- TEXTE D'ÉTUDE
------------------------------------------------

Alors qu’en Chine des milliardaires devenus gênants pour le pouvoir communiste ont tendance à disparaitre, aux Etats-Unis on assiste au grand remplacement des politiques traditionnels par les milliardaires. Analyse.
« L’économie mondiale doit-elle être une exploitation ou une organisation du monde ? Les Césars de ce futur empire doivent-ils être […] des milliardaires ou des généraux, des banquiers ou des fonctionnaires de stature exceptionnelle ? C’est là l’éternelle question. » (Oswald Spengler, Prussianité et socialisme)
Le monde, prophétisait en 1919 Spengler dans Prussianité et socialisme, est appelé à être le théâtre d’un affrontement global entre deux modèles irréconciliables de sociétés : le modèle anglo-saxon, qui prône la primauté de l’individu, et le modèle prussien, qui affirme la prééminence de la collectivité.

------------------------------------------------

- DONNÉES FOURNIES
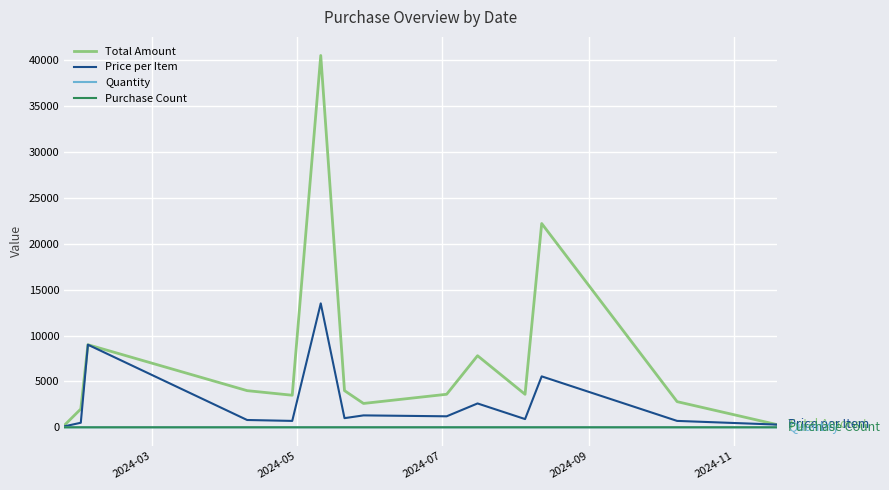

Is this an area chart (filled region under the line)?

No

------------------------------------------------

- CONSIGNES
**1.** D'après le texte d'étude, en quelle année Spengler formulait-il sa prophétie dans Prussianité et socialisme ?
**2.** Énumérez toutes les figures que la citation de Spengler, dans le texte d'étude, avance comme Césars possibles du futur empire.
**3.** Poursuivez le texte d'étude sur Spengler et l'essor politique des milliardaires, à partir de sa dernière phrase.

- RÉPONSES RÉDIGÉES
**1.** En 1919.

**2.** Les milliardaires, les généraux, les banquiers et les fonctionnaires de stature exceptionnelle.

**3.**
A ces deux modèles correspondent deux types anthrolopologiques opposés : le type anglo-saxon de l’homme privé, libre, indépendant, culminant dans la figure du self-made man ; et le type prussien du serviteur de l’État, loyal et probe, culminant dans la figure du fonctionnaire weberien.
Chacun de ces types, d’après le philosophe allemand, peut être vu comme le lointain descendant d’une figure prototypale : celle du chevalier teutonique, c’est-à-dire du moine-soldat, dans le cas prussien ; et celle du Viking, c’est-à-dire du pirate-marchand, dans le cas anglo-saxon.
Au sens teutonique de la discipline et de l’austérité, à l’ethos prussien du devoir, répondent ainsi l’existence viking conçue comme une lutte sans merci pour la vie, et l’ethos anglo-saxon du succès.
Dans ces deux modèles de sociétés, la Volonté de puissance est à l’œuvre : mais là où l’esprit anglo-saxon entend les faire s’affronter individuellement pour qu’elles s’aiguisent les unes les autres, l’esprit prussien, lui, entend les unifier dans une seule et même expression générale, dont chacun acceptera ensuite d’être l’instrument.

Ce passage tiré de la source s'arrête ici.